Shared Pathway Bridge
Point Resolution Bridge
Warren & Mahoney were the architects and Henriata Nicholas was contracted as the iwi designer to integrate an engraved cultural pattern into the concrete beam as well as the glass balustrade.
The Chicago Athenaeum Museum of Architecture and Design
The council, recognising the importance of the location, both in terms of its prominence along the waterfront and its proximity to the historic salt water Parnell Baths wanted something sculptural, elegant and iconic. The baths, designed in the early 1950s in the International Modern style of lido bathing pools with a mosaic mural by artist James Turkington, with its fluid and abstracted swimmers, offered a clear language of angular lines meeting sinuous form and became a key motivator of the language and geometry of the design.
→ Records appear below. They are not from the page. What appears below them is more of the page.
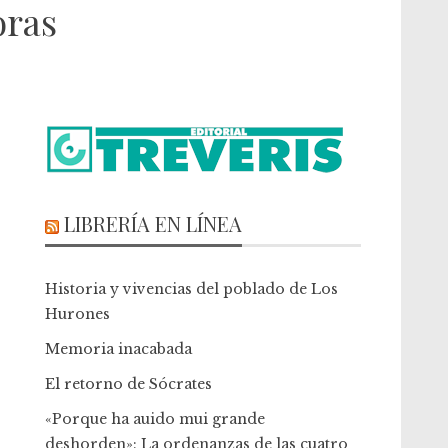
oras
LIBRERÍA EN LÍNEA
Historia y vivencias del poblado de Los
Hurones
Memoria inacabada
El retorno de Sócrates
«Porque ha auido mui grande
deshorden»: La ordenanzas de las cuatro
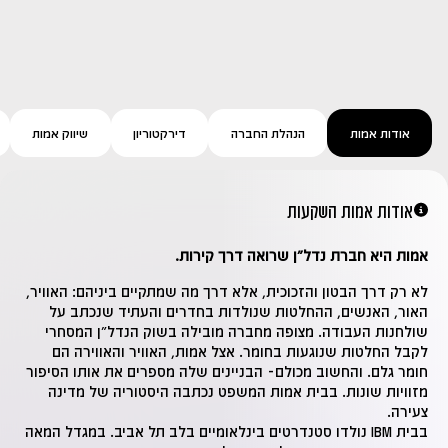
אודות אמות
הנהלת החברה
דירקטוריון
שיווק אמות
אודות אמות השקעות
אמות היא חברת נדל״ן שרואה דרך קירות.
לא רק דרך הבטון והזכוכית, אלא דרך מה שמתקיים ביניהם: האוויר,
האור, האנשים, ההחלטות שנולדות בחדרים והעתיד שנכתב על
שולחנות העבודה. מצופה מחברה מובילה בשוק הנדל״ן המסחרי
לקבל החלטות שנוגעות בחומר. אצל אמות, האוויר והאווירה הם
חומר גלם. והחשוב מכולם- הבניינים שלה מספרים את אותו הסיפור
מזוויות שונות. בבית אמות המשפט נכתבה היסטוריה של מדינה
צעירה.
בבית IBM נולדו סטנדרטים בינלאומיים בלב תל אביב. במגדל המאה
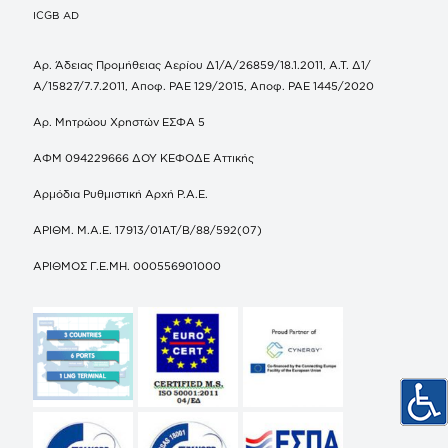
ICGB AD
Αρ. Άδειας Προμήθειας Αερίου Δ1/Α/26859/18.1.2011, Α.Τ. Δ1/
Α/15827/7.7.2011, Αποφ. ΡΑΕ 129/2015, Αποφ. ΡΑΕ 1445/2020
Αρ. Μητρώου Χρηστών ΕΣΦΑ 5
ΑΦΜ 094229666 ΔΟΥ ΚΕΦΟΔΕ Αττικής
Αρμόδια Ρυθμιστική Αρχή Ρ.Α.Ε.
ΑΡΙΘΜ. Μ.Α.Ε. 17913/01ΑΤ/Β/88/592(07)
ΑΡΙΘΜΟΣ Γ.Ε.ΜΗ. 000556901000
A simple but sculpted and hull-like concrete deck would extend from the headland and protrude out into the harbour. This would in turn be cradled by a highly expressive steel armature or exoskeleton which sinuously referenced the language of the baths beyond. A simple cantilevered glass balustrade, co-planar with the concrete deck would provide barrier protection.
The steel supporting the deck was designed to pay homage to the original bridge by echoing its three arches. The arches begin under the deck as diamond shaped columns which bifurcate to form the arches. The deck is formed with three separate twin-celled post tensioned precast concrete sections joined with in-situ stitches. The deck is supported by the steel armature through discrete pin connections.
To create the fluid and sinous forms, along with the geometric precision required the bridge was designed and modelled in Rhinoceros with the associated parametric plug-in Grasshopper. The parametric capability allowed for design iterations to be produced quickly and tested against architectural and structural requirements.